My Pen Pal, Ivan Milat

Joanna Psaros

29 April 2021

Photo by RODNAE Productions on Pexels.com

It’s the classic question lawyers are asked. Would you advocate for someone you thought was guilty?

Well, what if it were a person who’d already been found guilty, of one of the worst crimes imaginable? That was the question I seriously weighed up when I started my internship with Justice Action.

Like many law grads, I graduated university with vague hopes of working in with a non-profit, advocating for human rights. Something that would help people. I just didn’t have a clue what that something was, or where to even start. So upon finding an advertisement for an internship with a group called Justice Action, I applied without a second thought.

On my first day, I was introduced to a man named Steve: and had quite a story to tell. Steve was the only person to be sentenced to life imprisonment for a crime that didn’t involve murder.
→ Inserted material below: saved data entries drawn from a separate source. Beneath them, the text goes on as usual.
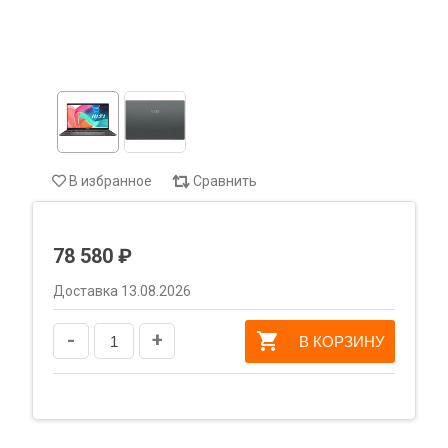
В избранное
Сравнить
78 580 ₽
Доставка 13.08.2026
-
+
В КОРЗИНУ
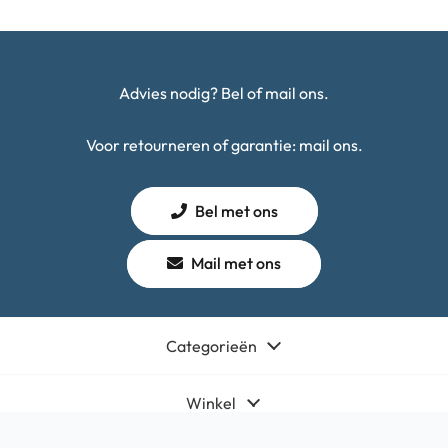
Advies nodig? Bel of mail ons.
Voor retourneren of garantie: mail ons.
Bel met ons
Mail met ons
Categorieën
Winkel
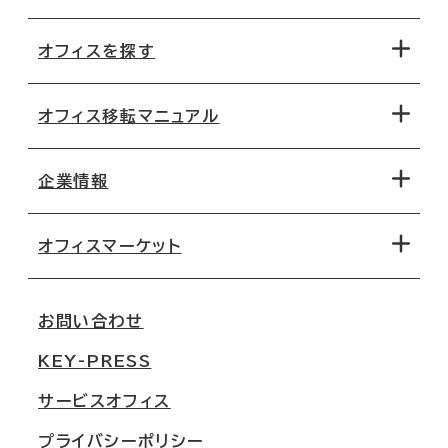
オフィスを探す
オフィス移転マニュアル
エリアから探す
地図から探す
企業情報
オフィス探しのためのチェックポイント
路線・駅から探す
移転コストシミュレーション
オフィスマーケット
会社概要
移転スケジュール
支店情報
オフィス移転Q&A
お問い合わせ
東京
三鬼商事が選ばれる理由
KEY-PRESS
大阪
一般事業主行動計画
サービスオフィス
名古屋
採用情報
プライバシーポリシー
札幌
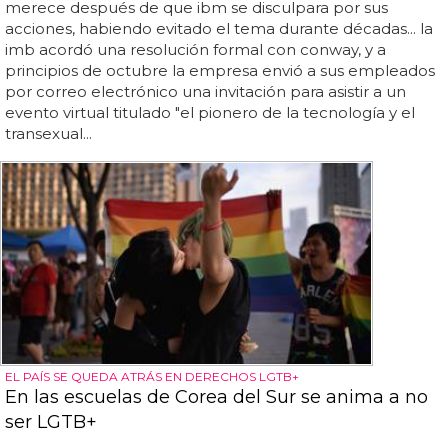
merece después de que ibm se disculpara por sus
acciones, habiendo evitado el tema durante décadas... la
imb acordó una resolución formal con conway, y a
principios de octubre la empresa envió a sus empleados
por correo electrónico una invitación para asistir a un
evento virtual titulado "el pionero de la tecnología y el
transexual...
EL PAÍS SE QUEDA ATRÁS EN DERECHOS LGTB+
En las escuelas de Corea del Sur se anima a no
ser LGTB+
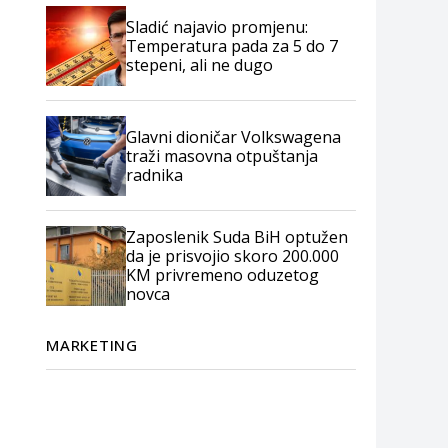
Sladić najavio promjenu:
Temperatura pada za 5 do 7
stepeni, ali ne dugo
Glavni dioničar Volkswagena
traži masovna otpuštanja
radnika
Zaposlenik Suda BiH optužen
da je prisvojio skoro 200.000
KM privremeno oduzetog
novca
MARKETING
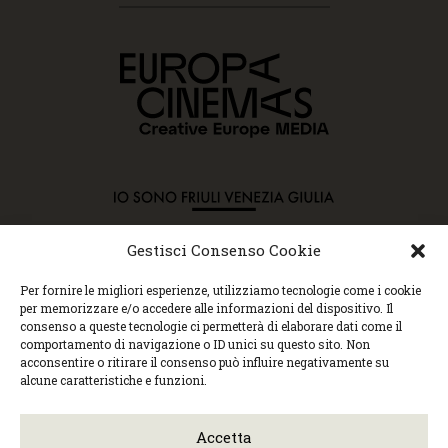
Gestisci Consenso Cookie
Copyright © 2015 Cec, Tutti i diritti riservati. Nessun
Per fornire le migliori esperienze, utilizziamo tecnologie come i cookie
contenuto può essere copiato o manipolato. Accedendo al
per memorizzare e/o accedere alle informazioni del dispositivo. Il
sito approvi la Policy sulla privacy e la Policy sui
consenso a queste tecnologie ci permetterà di elaborare dati come il
contenuti.
comportamento di navigazione o ID unici su questo sito. Non
Centro espressioni cinematografiche, via Villalta, 24 |
acconsentire o ritirare il consenso può influire negativamente su
33100 Udine | tel. 0432 299545 | P.Iva 01295290306 |
alcune caratteristiche e funzioni.
cec@cecudine.org
Visionario, via Asquini 33 | 33100 Udine | tel. 0432
204933 | Cinema Centrale, via Poscolle 8 | tel. 0432
Accetta
504240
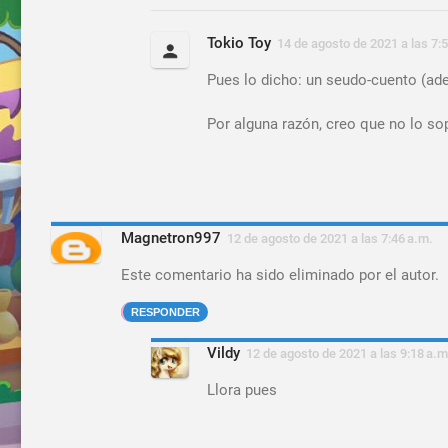
Tokio Toy
14 de agosto de 2021 a las 7:
Pues lo dicho: un seudo-cuento (ade
Por alguna razón, creo que no lo sop
Magnetron997
12 de agosto de 2021 a las 7:46 a.m.
Este comentario ha sido eliminado por el autor.
RESPONDER
Vildy
12 de agosto de 2021 a las 9:18 a.m
Llora pues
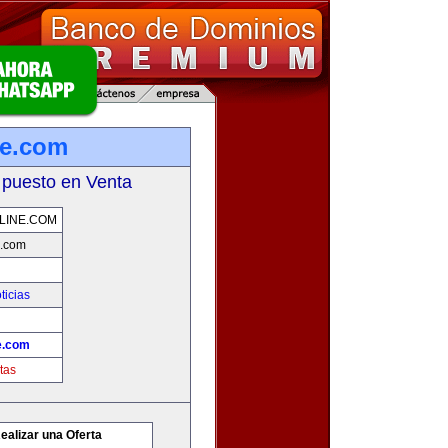
ne.com
 puesto en Venta
LINE.COM
e.com
ticias
e.com
tas
ealizar una Oferta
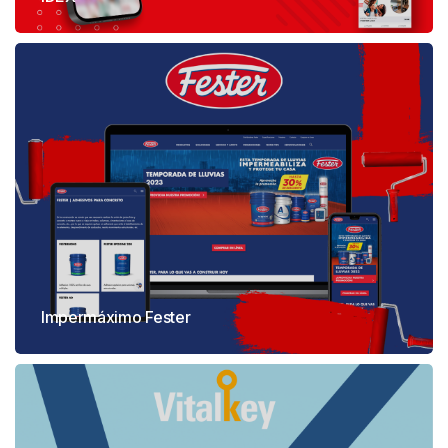
Impermáximo Fester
He was visiting the office to prepare for a submission he would be making at a NSW Government Inquiry the next day. Justice Action, it turned out, was an advocate for prisoners’ rights.

Justice Action was founded by a man names Brett Collins who is himself an ex-prisoner having served ten years for armed robbery. It was his experience inside that inspired him to co-found Justice Action. 

In the words of JA itself, “Justice Action represents people locked in Australian prisons and hospitals, defending human rights in the hardest places.” 

Some of the things the internship involved were educating the public by producing fact sheets, helping draft submissions for a government inquiry (the very same that my mate Steve would give evidence for), and transcribing letters to and from “lifers,” i.e. people who had received life sentences. You may have heard of one or two, such as Ivan Milat; Australia’s worst serial killer. And Katherine Mary Knight, who has the dubious honour of being the first Australian woman to be sentenced to life imprisonment without parole.     

Reactions were decidedly mixed when I told people what my work experience involved. The internship wasn’t quite what I’d had in mind when I applied- we weren’t saving the environment or advocating for the rights of refugees- but nor was it as disturbing as some peoples’ reactions suggested. 

At law school I’d thought of criminal justice solely in terms of prevention. I’d never seriously considered what happened after a person was found guilty. That was game over, as far as I was concerned. As with the majority of people, other than in television and films, prisoners were out of sight, out of mind. But maybe that’s because I’d never been in prison.

Police at Town Hall steps

During my time there, one of the major projects was campaigning for computers in prisoners’ cells. Including in maximum security. The idea wasn’t that prisoners would use them for playing games or going on Facebook (and obviously, there’d be no access to “questionable” material). It was primarily for education and communication; two pretty essential things for every human. So theoretically, an inmate could email and Skype his or her family, learn new things- and stay out of trouble. Perhaps most importantly, there would even be the capacity for online counselling. 

But just what is the point of providing these services to individuals who had been put away for very good reason? Individuals who had killed or violently assaulted innocent people? Surely a person capable of that level of violence is beyond help.

There are a couple of answers to this. 

Firstly, there’s the hope of rehabilitation. It’s true that a lot of criminals commit another offence after they leave jail. But this isn’t necessarily proof that rehabilitation can’t be successful; often it’s a lack of options- for education, for psychological help, for learning skills that could help people on the outside- that cause ex-prisoners to fall off the wagon. 

So does this mean that rehabilitation only applies to prisoners whose release is imminent? Nope!

Rehabilitation can also be psychological. With intensive counselling, many prisoners are able to feel genuine remorse for their crimes. Is there any logic in denying them this opportunity? 

Secondly, these are people. People who have committed horrific, damaging acts, but people nonetheless. Consider, who it actually benefits from having them locked away to rot, becoming crazier and crazier? 

It’s still hard for to come to terms with this. But I care about human rights. And that means every person, for better or for worse.